## [INSTRUCTION]
Copy every line of the entries below verbatim, in their original order.

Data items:

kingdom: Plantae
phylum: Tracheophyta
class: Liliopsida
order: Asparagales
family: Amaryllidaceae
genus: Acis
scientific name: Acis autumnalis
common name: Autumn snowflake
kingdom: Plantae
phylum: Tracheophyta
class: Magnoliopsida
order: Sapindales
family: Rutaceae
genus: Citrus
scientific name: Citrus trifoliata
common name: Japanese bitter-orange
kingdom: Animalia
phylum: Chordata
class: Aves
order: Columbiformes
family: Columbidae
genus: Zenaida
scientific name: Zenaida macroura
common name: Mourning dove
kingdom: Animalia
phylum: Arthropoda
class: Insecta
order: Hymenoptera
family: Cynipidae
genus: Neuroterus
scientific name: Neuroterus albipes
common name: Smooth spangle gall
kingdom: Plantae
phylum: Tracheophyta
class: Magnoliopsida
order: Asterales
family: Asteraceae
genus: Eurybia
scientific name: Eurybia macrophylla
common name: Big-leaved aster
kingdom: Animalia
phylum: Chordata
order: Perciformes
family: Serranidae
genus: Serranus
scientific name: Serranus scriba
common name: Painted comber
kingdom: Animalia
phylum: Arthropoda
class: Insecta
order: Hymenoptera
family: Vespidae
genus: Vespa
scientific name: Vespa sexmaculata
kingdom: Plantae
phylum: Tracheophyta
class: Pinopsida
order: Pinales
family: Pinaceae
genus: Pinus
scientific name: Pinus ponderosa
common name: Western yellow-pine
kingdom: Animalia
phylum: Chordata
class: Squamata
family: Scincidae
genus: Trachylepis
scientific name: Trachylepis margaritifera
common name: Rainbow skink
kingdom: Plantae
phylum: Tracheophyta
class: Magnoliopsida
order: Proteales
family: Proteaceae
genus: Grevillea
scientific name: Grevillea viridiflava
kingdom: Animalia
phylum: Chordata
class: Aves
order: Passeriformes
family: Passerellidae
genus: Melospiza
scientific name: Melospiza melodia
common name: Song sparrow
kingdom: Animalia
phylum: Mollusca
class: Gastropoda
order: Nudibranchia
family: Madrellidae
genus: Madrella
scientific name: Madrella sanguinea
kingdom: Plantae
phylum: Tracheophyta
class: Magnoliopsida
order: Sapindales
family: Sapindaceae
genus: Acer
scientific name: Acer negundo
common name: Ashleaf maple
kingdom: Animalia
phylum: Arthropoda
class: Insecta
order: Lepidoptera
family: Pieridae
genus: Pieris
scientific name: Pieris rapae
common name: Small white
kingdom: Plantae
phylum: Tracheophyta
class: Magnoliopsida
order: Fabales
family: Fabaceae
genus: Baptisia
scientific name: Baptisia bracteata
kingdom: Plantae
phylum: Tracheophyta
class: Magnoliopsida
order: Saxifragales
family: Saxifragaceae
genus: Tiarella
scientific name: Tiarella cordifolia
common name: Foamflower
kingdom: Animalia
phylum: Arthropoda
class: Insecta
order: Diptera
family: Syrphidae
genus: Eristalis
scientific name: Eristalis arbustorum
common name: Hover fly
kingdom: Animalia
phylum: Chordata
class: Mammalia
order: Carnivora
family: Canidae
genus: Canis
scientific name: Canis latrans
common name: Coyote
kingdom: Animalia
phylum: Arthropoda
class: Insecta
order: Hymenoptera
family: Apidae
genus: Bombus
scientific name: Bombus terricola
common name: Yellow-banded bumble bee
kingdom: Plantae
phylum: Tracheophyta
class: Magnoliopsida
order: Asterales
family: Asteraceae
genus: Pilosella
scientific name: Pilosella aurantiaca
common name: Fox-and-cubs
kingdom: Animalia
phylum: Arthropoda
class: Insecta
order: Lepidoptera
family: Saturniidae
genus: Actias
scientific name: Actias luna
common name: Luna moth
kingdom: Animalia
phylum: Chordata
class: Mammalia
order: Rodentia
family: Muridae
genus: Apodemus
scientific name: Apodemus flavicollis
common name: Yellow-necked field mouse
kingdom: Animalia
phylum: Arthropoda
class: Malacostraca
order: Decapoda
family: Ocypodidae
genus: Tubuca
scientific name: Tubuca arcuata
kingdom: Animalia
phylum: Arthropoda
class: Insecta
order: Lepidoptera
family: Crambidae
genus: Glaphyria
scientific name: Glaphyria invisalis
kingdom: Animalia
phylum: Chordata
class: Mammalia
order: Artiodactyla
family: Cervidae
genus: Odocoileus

## [SOLUTION TO THE PROBLEM]
kingdom: Plantae
phylum: Tracheophyta
class: Liliopsida
order: Asparagales
family: Amaryllidaceae
genus: Acis
scientific name: Acis autumnalis
common name: Autumn snowflake
kingdom: Plantae
phylum: Tracheophyta
class: Magnoliopsida
order: Sapindales
family: Rutaceae
genus: Citrus
scientific name: Citrus trifoliata
common name: Japanese bitter-orange
kingdom: Animalia
phylum: Chordata
class: Aves
order: Columbiformes
family: Columbidae
genus: Zenaida
scientific name: Zenaida macroura
common name: Mourning dove
kingdom: Animalia
phylum: Arthropoda
class: Insecta
order: Hymenoptera
family: Cynipidae
genus: Neuroterus
scientific name: Neuroterus albipes
common name: Smooth spangle gall
kingdom: Plantae
phylum: Tracheophyta
class: Magnoliopsida
order: Asterales
family: Asteraceae
genus: Eurybia
scientific name: Eurybia macrophylla
common name: Big-leaved aster
kingdom: Animalia
phylum: Chordata
order: Perciformes
family: Serranidae
genus: Serranus
scientific name: Serranus scriba
common name: Painted comber
kingdom: Animalia
phylum: Arthropoda
class: Insecta
order: Hymenoptera
family: Vespidae
genus: Vespa
scientific name: Vespa sexmaculata
kingdom: Plantae
phylum: Tracheophyta
class: Pinopsida
order: Pinales
family: Pinaceae
genus: Pinus
scientific name: Pinus ponderosa
common name: Western yellow-pine
kingdom: Animalia
phylum: Chordata
class: Squamata
family: Scincidae
genus: Trachylepis
scientific name: Trachylepis margaritifera
common name: Rainbow skink
kingdom: Plantae
phylum: Tracheophyta
class: Magnoliopsida
order: Proteales
family: Proteaceae
genus: Grevillea
scientific name: Grevillea viridiflava
kingdom: Animalia
phylum: Chordata
class: Aves
order: Passeriformes
family: Passerellidae
genus: Melospiza
scientific name: Melospiza melodia
common name: Song sparrow
kingdom: Animalia
phylum: Mollusca
class: Gastropoda
order: Nudibranchia
family: Madrellidae
genus: Madrella
scientific name: Madrella sanguinea
kingdom: Plantae
phylum: Tracheophyta
class: Magnoliopsida
order: Sapindales
family: Sapindaceae
genus: Acer
scientific name: Acer negundo
common name: Ashleaf maple
kingdom: Animalia
phylum: Arthropoda
class: Insecta
order: Lepidoptera
family: Pieridae
genus: Pieris
scientific name: Pieris rapae
common name: Small white
kingdom: Plantae
phylum: Tracheophyta
class: Magnoliopsida
order: Fabales
family: Fabaceae
genus: Baptisia
scientific name: Baptisia bracteata
kingdom: Plantae
phylum: Tracheophyta
class: Magnoliopsida
order: Saxifragales
family: Saxifragaceae
genus: Tiarella
scientific name: Tiarella cordifolia
common name: Foamflower
kingdom: Animalia
phylum: Arthropoda
class: Insecta
order: Diptera
family: Syrphidae
genus: Eristalis
scientific name: Eristalis arbustorum
common name: Hover fly
kingdom: Animalia
phylum: Chordata
class: Mammalia
order: Carnivora
family: Canidae
genus: Canis
scientific name: Canis latrans
common name: Coyote
kingdom: Animalia
phylum: Arthropoda
class: Insecta
order: Hymenoptera
family: Apidae
genus: Bombus
scientific name: Bombus terricola
common name: Yellow-banded bumble bee
kingdom: Plantae
phylum: Tracheophyta
class: Magnoliopsida
order: Asterales
family: Asteraceae
genus: Pilosella
scientific name: Pilosella aurantiaca
common name: Fox-and-cubs
kingdom: Animalia
phylum: Arthropoda
class: Insecta
order: Lepidoptera
family: Saturniidae
genus: Actias
scientific name: Actias luna
common name: Luna moth
kingdom: Animalia
phylum: Chordata
class: Mammalia
order: Rodentia
family: Muridae
genus: Apodemus
scientific name: Apodemus flavicollis
common name: Yellow-necked field mouse
kingdom: Animalia
phylum: Arthropoda
class: Malacostraca
order: Decapoda
family: Ocypodidae
genus: Tubuca
scientific name: Tubuca arcuata
kingdom: Animalia
phylum: Arthropoda
class: Insecta
order: Lepidoptera
family: Crambidae
genus: Glaphyria
scientific name: Glaphyria invisalis
kingdom: Animalia
phylum: Chordata
class: Mammalia
order: Artiodactyla
family: Cervidae
genus: Odocoileus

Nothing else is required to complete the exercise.